[[ EXERCISE MATERIAL open ]]

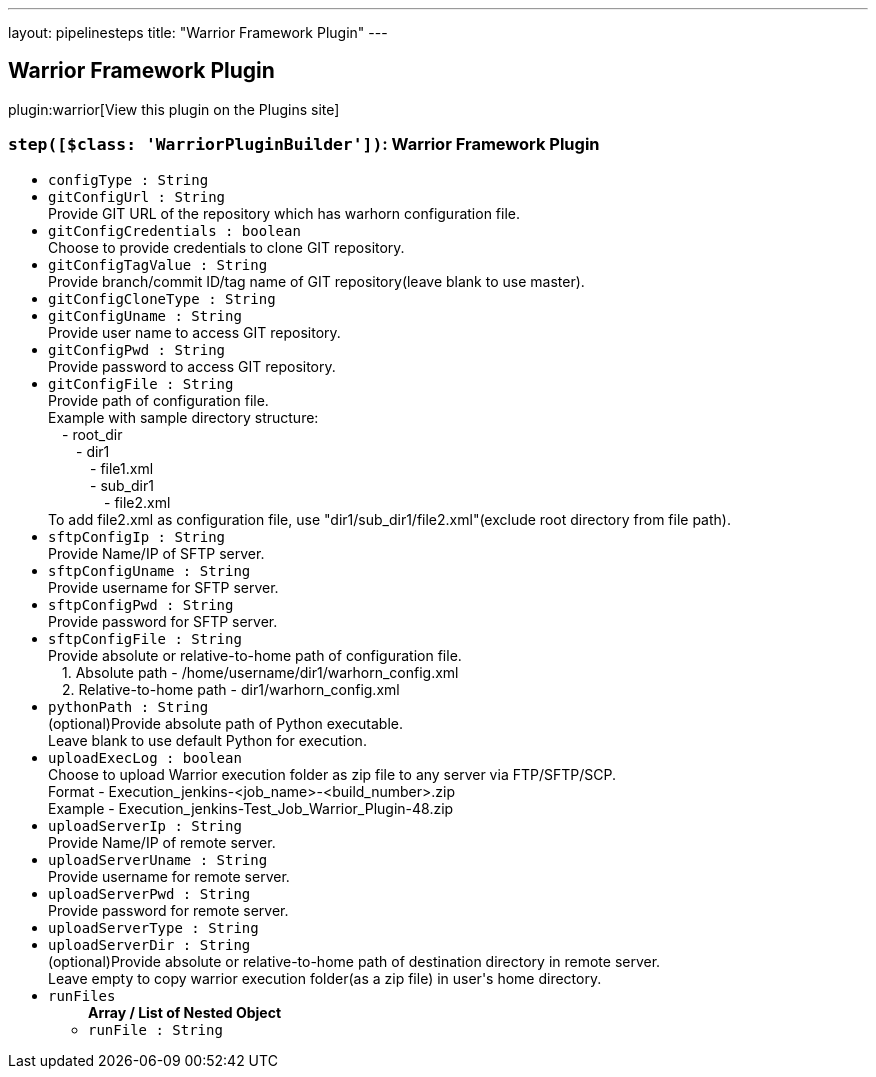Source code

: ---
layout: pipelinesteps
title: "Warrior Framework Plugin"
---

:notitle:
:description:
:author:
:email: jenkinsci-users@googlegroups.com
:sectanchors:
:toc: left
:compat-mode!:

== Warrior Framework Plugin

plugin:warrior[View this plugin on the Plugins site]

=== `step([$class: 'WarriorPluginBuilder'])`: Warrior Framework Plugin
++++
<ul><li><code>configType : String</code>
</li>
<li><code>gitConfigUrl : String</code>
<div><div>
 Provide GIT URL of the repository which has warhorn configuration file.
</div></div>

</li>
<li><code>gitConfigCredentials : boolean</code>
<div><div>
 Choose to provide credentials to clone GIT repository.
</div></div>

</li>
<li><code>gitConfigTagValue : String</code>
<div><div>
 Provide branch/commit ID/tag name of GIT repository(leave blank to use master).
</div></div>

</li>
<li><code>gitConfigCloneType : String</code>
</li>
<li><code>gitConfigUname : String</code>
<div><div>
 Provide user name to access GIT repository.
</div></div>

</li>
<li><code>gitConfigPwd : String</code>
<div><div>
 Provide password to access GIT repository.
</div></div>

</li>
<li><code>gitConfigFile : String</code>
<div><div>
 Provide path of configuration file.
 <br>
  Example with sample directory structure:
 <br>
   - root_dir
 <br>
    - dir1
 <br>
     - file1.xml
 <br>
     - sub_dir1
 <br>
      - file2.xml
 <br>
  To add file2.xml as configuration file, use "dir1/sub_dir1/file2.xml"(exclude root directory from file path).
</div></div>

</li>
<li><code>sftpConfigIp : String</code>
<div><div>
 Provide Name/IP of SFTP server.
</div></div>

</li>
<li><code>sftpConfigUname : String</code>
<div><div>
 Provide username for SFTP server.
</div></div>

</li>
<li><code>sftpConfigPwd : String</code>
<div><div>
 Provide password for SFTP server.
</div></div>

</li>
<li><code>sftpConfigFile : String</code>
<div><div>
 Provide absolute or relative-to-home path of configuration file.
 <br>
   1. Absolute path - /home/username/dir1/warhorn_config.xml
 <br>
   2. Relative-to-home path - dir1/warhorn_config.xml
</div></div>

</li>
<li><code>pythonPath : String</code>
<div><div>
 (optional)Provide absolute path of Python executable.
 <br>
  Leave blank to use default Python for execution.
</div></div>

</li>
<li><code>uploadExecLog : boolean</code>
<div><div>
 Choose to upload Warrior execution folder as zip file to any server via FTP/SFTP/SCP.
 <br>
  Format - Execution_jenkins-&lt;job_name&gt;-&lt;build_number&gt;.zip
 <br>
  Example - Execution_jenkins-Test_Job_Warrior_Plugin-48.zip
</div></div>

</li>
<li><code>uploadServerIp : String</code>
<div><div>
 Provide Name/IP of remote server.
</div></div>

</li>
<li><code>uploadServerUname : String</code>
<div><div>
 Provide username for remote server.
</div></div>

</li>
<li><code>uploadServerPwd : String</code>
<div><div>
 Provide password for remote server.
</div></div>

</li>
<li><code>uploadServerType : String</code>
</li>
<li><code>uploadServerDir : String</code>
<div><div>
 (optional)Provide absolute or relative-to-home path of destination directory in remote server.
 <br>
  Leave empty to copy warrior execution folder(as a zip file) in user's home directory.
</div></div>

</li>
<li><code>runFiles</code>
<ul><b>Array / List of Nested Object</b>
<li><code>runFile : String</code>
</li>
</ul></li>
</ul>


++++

[[ EXERCISE MATERIAL closed ]]

JOB ITEM: Would you copy every line of the entries in which "folder" appears?

WRITTEN ANSWER:
 Choose to upload Warrior execution folder as zip file to any server via FTP/SFTP/SCP.
  Leave empty to copy warrior execution folder(as a zip file) in user's home directory.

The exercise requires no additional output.